Welche Schwerpunkte verfolgen Sie in den kommenden Jahren? Was ist Ihnen besonders wichtig?
In meiner Herangehensweise gibt es drei wesentliche Leitmotive: koordinieren und steuern, Trends erkennen und in die Zukunft denken, servicieren und ermöglichen. Hinzu kommt die Expertise der Stadtbaudirektion, die ich gerne überall einbringen möchte. Bei einer modernen Planung, Modellierung und Realisierung von Bauvorhaben sind digitale Anwendungen unverzichtbar.
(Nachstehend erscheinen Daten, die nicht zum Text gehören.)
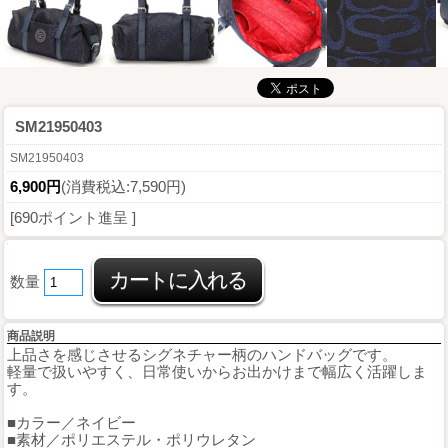
SM21950403
SM21950403
6,900円
(消費税込:7,590円)
[690ポイント進呈 ]
数量
商品説明
上品さを感じさせるシグネチャー柄のハンドバッグです。
軽量で扱いやすく、日常使いからお出かけまで幅広く活躍しま
す。
■カラー／ネイビー
■素材／ポリエステル・ポリウレタン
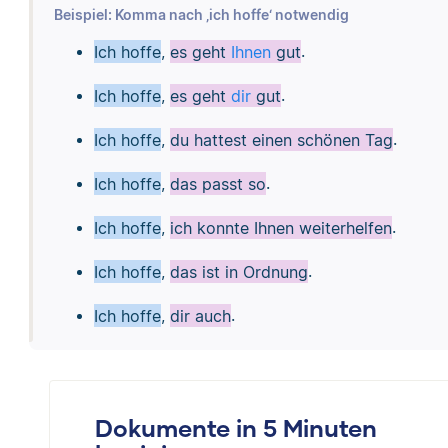
Beispiel: Komma nach ‚ich hoffe‘ notwendig
Ich hoffe
,
es geht
Ihnen
gut
.
Ich hoffe
,
es geht
dir
gut
.
Ich hoffe
,
du hattest einen schönen Tag
.
Ich hoffe
,
das passt so
.
Ich hoffe
,
ich konnte Ihnen weiterhelfen
.
Ich hoffe
,
das ist in Ordnung
.
Ich hoffe
,
dir auch
.
Dokumente in 5 Minuten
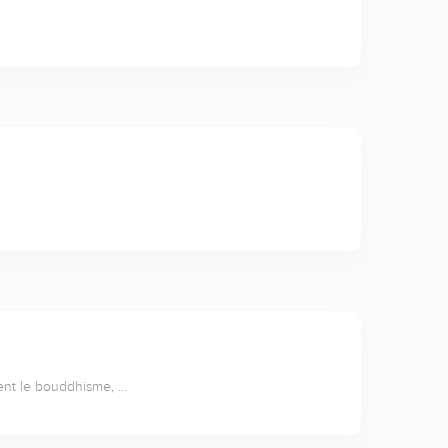
aient le bouddhisme, …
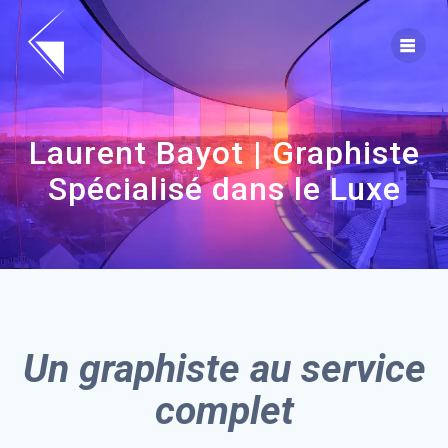
Skip
to
content
Laurent Bayot | Graphiste
Spécialisé dans le Luxe
Un graphiste au service
complet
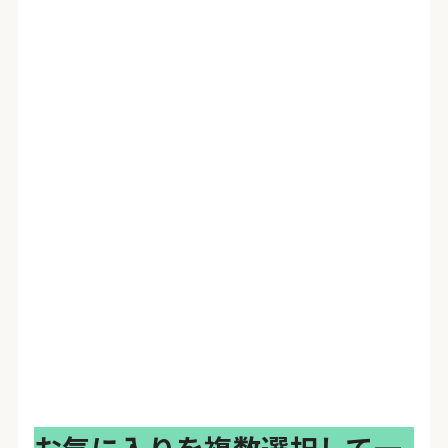
お気に入りを複数選択して一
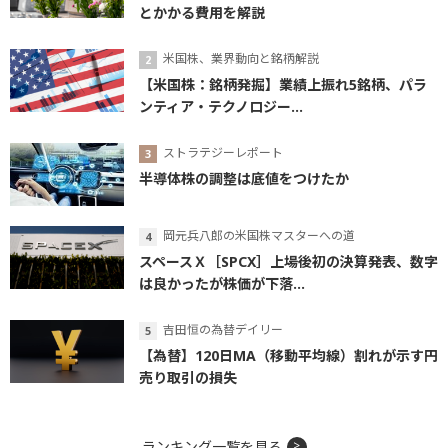
とかかる費用を解説
米国株、業界動向と銘柄解説
【米国株：銘柄発掘】業績上振れ5銘柄、パラ
ンティア・テクノロジー...
ストラテジーレポート
半導体株の調整は底値をつけたか
岡元兵八郎の米国株マスターへの道
スペースＸ［SPCX］上場後初の決算発表、数字
は良かったが株価が下落...
吉田恒の為替デイリー
【為替】120日MA（移動平均線）割れが示す円
売り取引の損失
ランキング一覧を見る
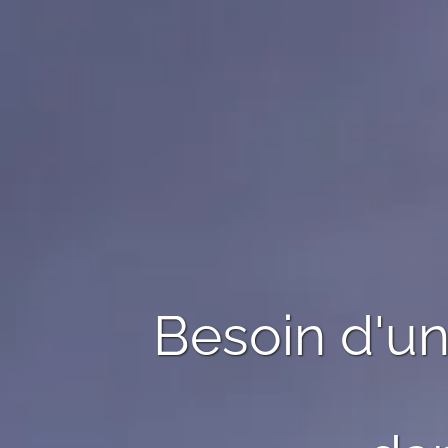
Besoin d'u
Die Digitalisierung ist für mich zugleich ein wichtiger Faktor für die Optimierung von Verwaltungsprozessen und die Weiterentwicklung des Servicegedankens – sowohl nach innen wie nach außen, etwa mit der digitalen Baugenehmigung, wie sie im Forschungsprojekt BRISE (Building Regulations Information for Submission Envolvement) Vienna gerade erprobt wird.
Meine inhaltlichen Schwerpunkte liegen ganz klar auf den sogenannten 3 Ks: Klimaschutz, Klimawandelanpassung und Kreislaufwirtschaft. Wenn wir uns das Prädikat der lebenswertesten Stadt der Welt langfristig erhalten wollen, tun wir gut daran, diese 3 Ks als Basis für unsere Überlegungen zur gebauten Stadt festzulegen und bei Planungen, in der Stadtentwicklung, in der Infrastruktur und bei Gestaltungsprojekten zu berücksichtigen. In der Stadtbaudirektion wurde dieses Jahr eine eigene Stabsstelle für Ressourcenschonung und Nachhaltigkeit im Bauwesen eingerichtet, von der auch das Programm „DoTank Circular City 2020 – 2030“ geleitet wird. Im DoTank wird daran gearbeitet, die Kreislauffähigkeit in der Bauwirtschaft strategisch und operativ zu entwickeln und Wien in diesem Bereich zu einer zirkulären Stadt zu machen. Unsere planetaren Ressourcen sind begrenzt. Um mit ihnen unendlich lang auszukommen, müssen wir auf lange Lebensdauer, Wiederverwendung und Recycling achten. Das bedeutet konkret, wir müssen künftig wissen, welche Materialien in welcher Menge und Qualität in welchen Gebäuden wie verbaut wurden, um sie nach einem Rückbau weiter zu nutzen. Wichtige Instrumente dabei werden der digitale materielle Gebäudepass und standardisierte Bauwerksdokumente sein. Es läuft hinaus auf eine Transformation der Gebäude – vom Materialverbraucher zum Materiallager. Um das zu realisieren, wird im DoTank-Programm u.a. an Inputs für die nötigen regulativen Änderungen und Grundlagen für innovative, skalierbare Startprojekte gearbeitet. In meiner Vorstellung einer zukunftsorientierten, lebendigen Wiener Baukultur sind die 3 Ks ausgezeichnete Verbündete, um unsere Stadt weiterhin so lebenswert zu gestalten.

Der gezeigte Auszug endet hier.